Re: Temperature of Data- need help in understanding the concept
TVS is the component that manages temperature. TVS has two major functions.
Monitoring: When TVS is present on the system it monitors the access frequency of every storage allocation unit. It maintains a list of allocation units ordered by access frequency.
Migration: If the physical platform on which Teradata is running has the necessary hardware components - multiple storage types (e.g. SSD and spinning disk and/or large memory) and TVS is enabled then the migrator will move data between storage tiers according to the sorted list from the monitor. The most frequently accessed data (hottest) will be placed on the fastest persistent storage components (e.g. SSD) and the least frequently accessed data will be placed on the slowest persistent storage (inner tracks of slowest disks). This migration process is continuous and automatic. It responds to changes in the access pattern of the data - moving hotter data up and cooler data down the tiers of storage.
There are no absolute temperatures. Temperature is determined only by the relative position of a storage allocation unit in the sorted list.

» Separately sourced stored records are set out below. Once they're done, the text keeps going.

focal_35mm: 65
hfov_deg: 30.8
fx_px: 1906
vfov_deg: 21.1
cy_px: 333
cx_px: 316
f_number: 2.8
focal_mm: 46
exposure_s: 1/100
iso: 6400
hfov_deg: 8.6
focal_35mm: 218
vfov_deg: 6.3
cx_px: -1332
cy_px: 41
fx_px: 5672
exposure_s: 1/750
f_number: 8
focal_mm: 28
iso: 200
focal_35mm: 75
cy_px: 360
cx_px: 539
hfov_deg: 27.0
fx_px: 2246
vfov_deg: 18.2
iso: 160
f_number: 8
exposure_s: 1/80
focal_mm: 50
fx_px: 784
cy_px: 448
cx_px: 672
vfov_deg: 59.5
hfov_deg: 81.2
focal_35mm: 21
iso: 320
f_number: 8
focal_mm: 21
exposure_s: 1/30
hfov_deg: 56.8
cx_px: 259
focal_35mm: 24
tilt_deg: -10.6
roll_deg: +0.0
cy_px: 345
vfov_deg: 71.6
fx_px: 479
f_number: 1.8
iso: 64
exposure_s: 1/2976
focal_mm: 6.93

If sufficient memory is available and Teradata Intelligent Memory(TIM) is turned on then the migrator will also pin the very top of the access list in memory - again responding to changes in the access patterns. Memory is used as a cache, the data in TIM will also have a home location on persistent storage devices.

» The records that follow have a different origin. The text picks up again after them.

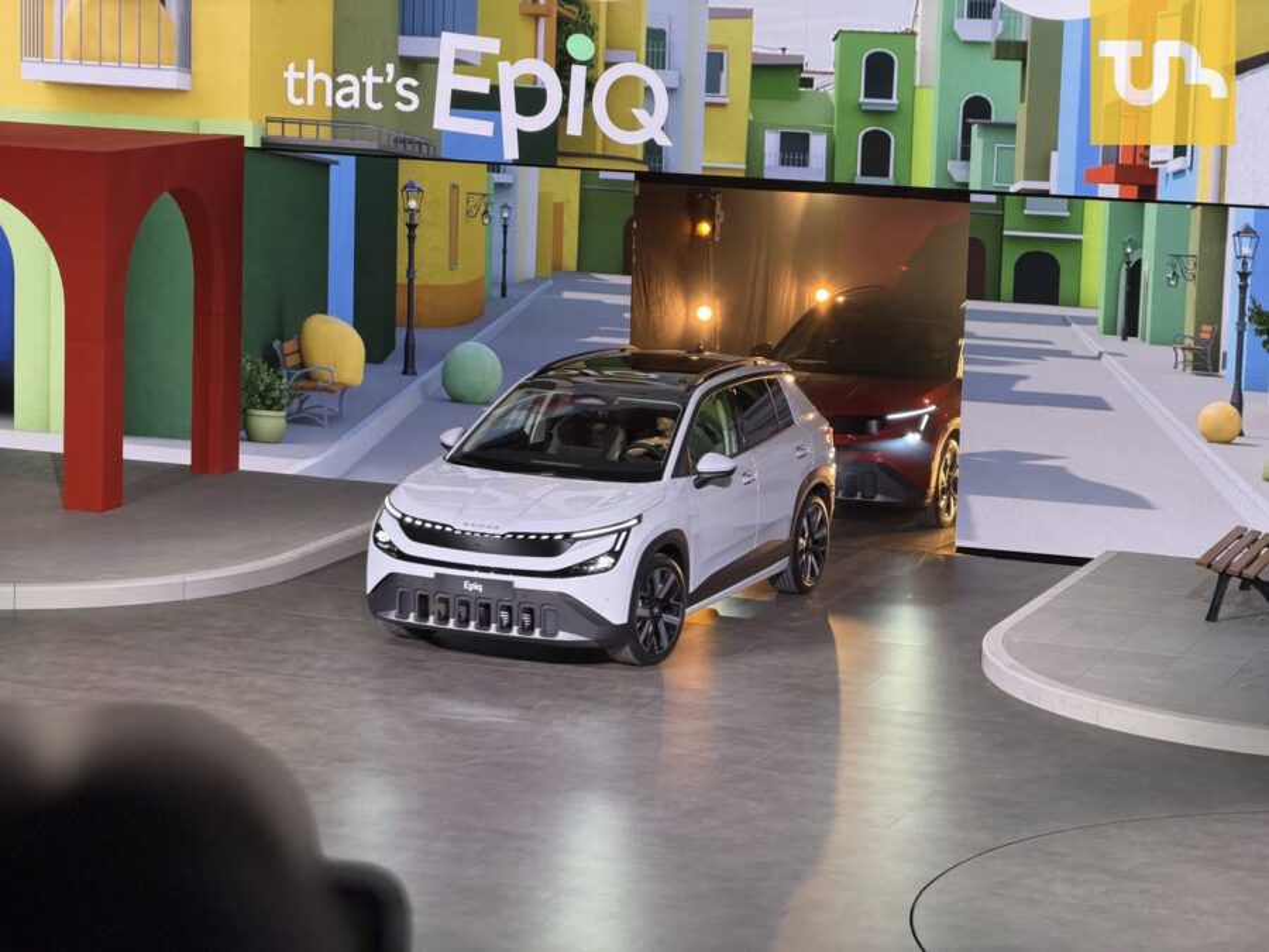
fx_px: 3666
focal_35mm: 100
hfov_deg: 19.6
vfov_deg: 14.8
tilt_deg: -8.5
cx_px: 634
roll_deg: -1.4
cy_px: 476
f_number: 2.8
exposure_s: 1/100
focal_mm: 16.89
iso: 200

On a new system when all data has just been loaded, all data effectively has the same temperature. It can be thought of as all data having a temperature of warm. As the workloads are deployed on the system, the monitor will learn the access patterns of the data and the migrator will begin to move data appropriately.

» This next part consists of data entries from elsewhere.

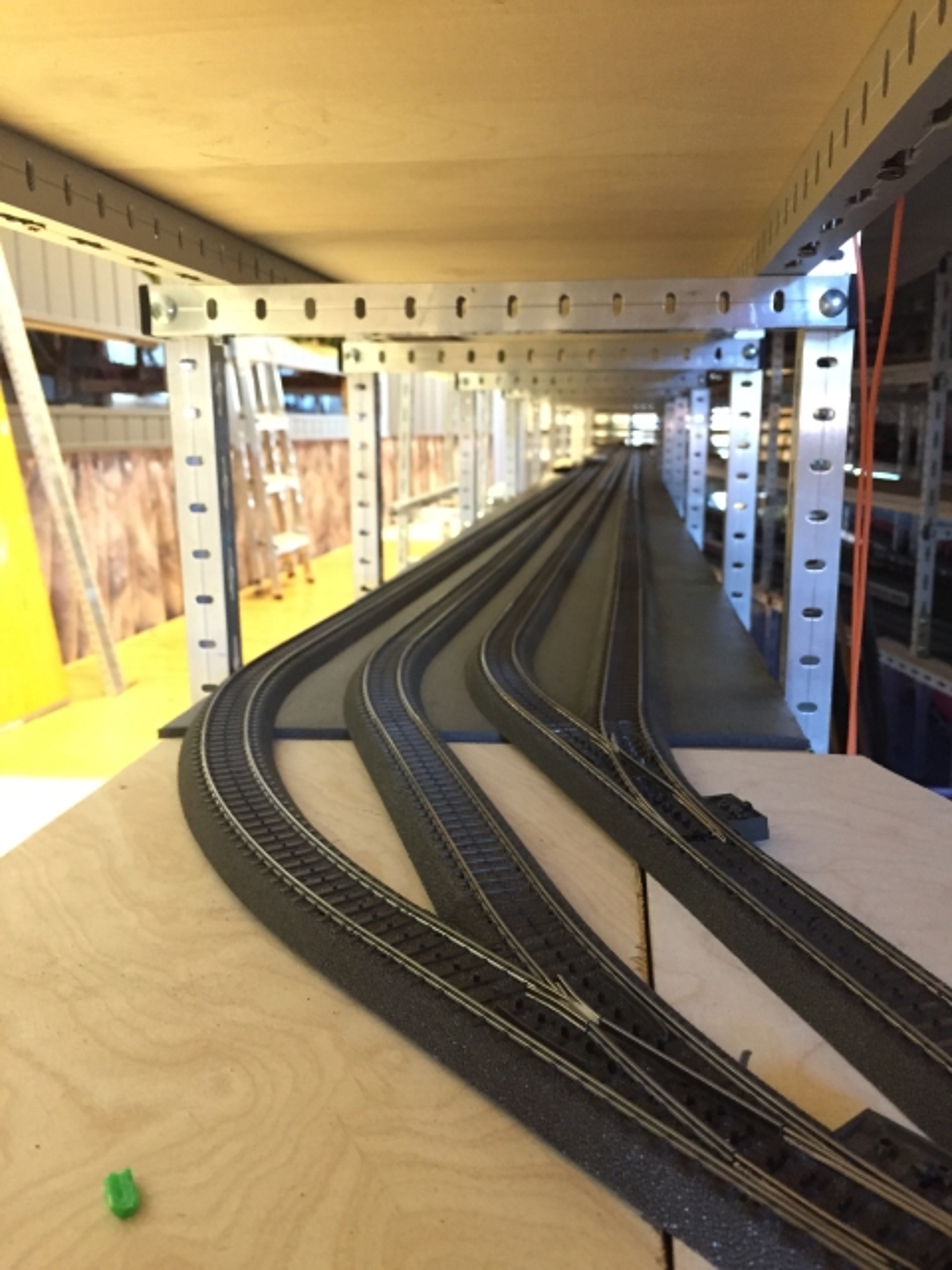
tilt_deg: -9.8
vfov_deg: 61.7
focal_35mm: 29
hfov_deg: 48.2
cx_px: 476
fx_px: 1063
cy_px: 635
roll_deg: -0.5
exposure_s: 1/17
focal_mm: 4.15
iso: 320
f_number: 2.2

Statistics are completely independent of temperature. Stats collection is not necessary or utilized for determining temperature. Stats do not need to be recollected as temperature changes. Stats should be collected as necessary for getting good plans from the optimizer, not with any consideration of data temperature.
TASM interacts indirectly with temperature in a couple ways. Often the higher priority workloads on the system have higher frequency/concurrency queries - this in turn will result in higher access frequencies for the data which will result in the data being higher on the access list and therefore hotter. In the latest releases, the highest priority workloads also cause an adjustment to the access frequency computations. If the accesses come from the highest priority work, then those accesses get higher weight than lower priority work. This raises the probability that the data accessed by high priority workload will be hot and therefore will reside on the fastest part of the storage.
When a new object is loaded, the default temperature will be warm. This can be overridden with a query band that specifies the desired initial temperature. Eg if the new data will be infrequently accessed, a query band can be used to load it with a default temperature of cold.
The list from the monitor also is used to drive the Temperature Based Block Level Compression (TBBLC). The least frequently accessed allocations units are automatically compressed if TBBLC is enabled.